There is a song by Blue Oyster Cult called "Veteran Of The Psychic Wars", which history will not be kind to, but which has one of the coolest titles around and which might resonate with all who have enlisted in the mercenary force that both staffs and attends the New Orleans Jazz And Heritage Festival. Now I am not one of these Wilt Chamberlains of the Music Sport--I hear Simon Lott on Saturday had 34 gigs --34!!! The most I ever had was, I think, 5, and this year no more than 3 in a day, but we put on this music festival right in the middle of the whole thing which is like running for congress the week your term paper is due--pure insanity. I have many many friends who work much harder--the ones in the bar business especially, and they have a certain toughness to them that is hard to match. They are truly on the front lines. The goddamn infantry. Hearts and minds and hopes and dreams littered all down Royal Street to Frenchmen and Beyond. The other night I saw a barback with his index finger duct-taped to his belt with an ice pack--the ambulance was fighting its way through the Quarter to bring him somewhere to be reattached. I saw--with my own eyes--a door guy run through with a scabbard. No shit! He lay over a table bleeding while a party of 20 retirees from Winnetka, Illinois wearing Jimmy Buffett lanyards trampled him, but not before they took his belt, with which they proceeded to whip the manager because the bar didn't offer Coors Light. There are heroes everywhere…The cabbies are like paratroopers landing in jungle after jungle often miles from the target and no friendlies for miles. To say nothing of those poor souls in the hotels--they are like the doomed crews in a thousand Hindenburgs…These are the veterans of the Psychic Wars--your waiters and busboys, runners and dishwashers, cab-wallahs, stagehands, volunteers and cops who grit their teeth and summon from somewhere deep inside that ability to SMILE in the face of this adversity, ENJOY this invasion and occupation…because hell…this is the business we've CHOSEN…

 

So of course I have no reason to complain and I am not complaining at all but you see the nature of the beast is that it demands total attention and it is physically demanding and psychically rigorous. One is rehearsing with bands for weeks leading up to the festival to prepare for performances that will happen only once.
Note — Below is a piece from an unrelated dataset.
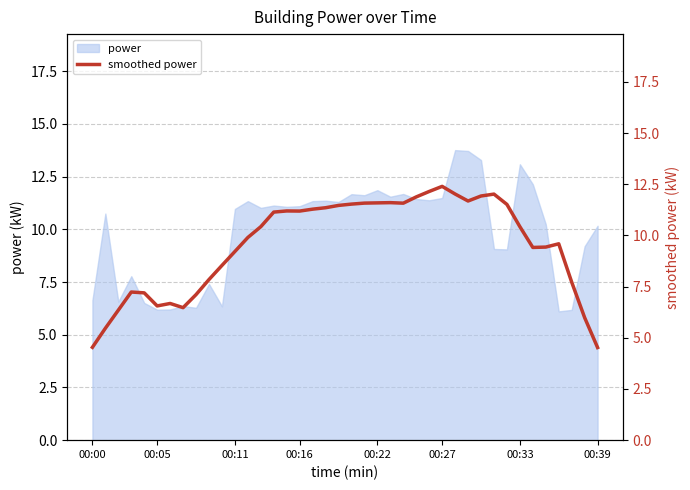

Is it true that the value at 9 is 10.5?

False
The intensity doesn't begin with the opening of the gates on the first Friday--it has been going on for weeks and months… It is the Great Harvest, and all hands have been in the fields so long they cant remember why…even going back to the winter and the fall…It is true for both musicians and club owners and restauranteurs and even Mr. Quint himself. The trick is to make the hay while the sun shines, and the sun is a known liar. And as I am sure Mr. Q or any dirt farmer can tell you--you must have the seed ready and the right kind of rain. The shoulder to the wheel and your hand upon your Bible or whatever it is you trust because now it is nut-crunching time…


So...here is the summer again and not a moment too soon. The heat has landed like a lead potato with extra butter and sour cream. So be it. It keeps the riff raff away. Into each life a little peace and quiet must fall. At least once in a while. Come down to the Saturn Bar some Thursday and we can discuss it. Just not tonight.

 

And perhaps you are stretching out your legs as I am and keeping the radio off and listening to the tires in the rain on the highway. And like me you are hearing the city start to sleep. And perhaps like me you are feeling those first stirrings of sleep and the time is coming for you to put up the tools and lay out the laundry and find the summer clothes and the work clothes will go away until we get back here again next year. This spot in space where we all meet each Spring.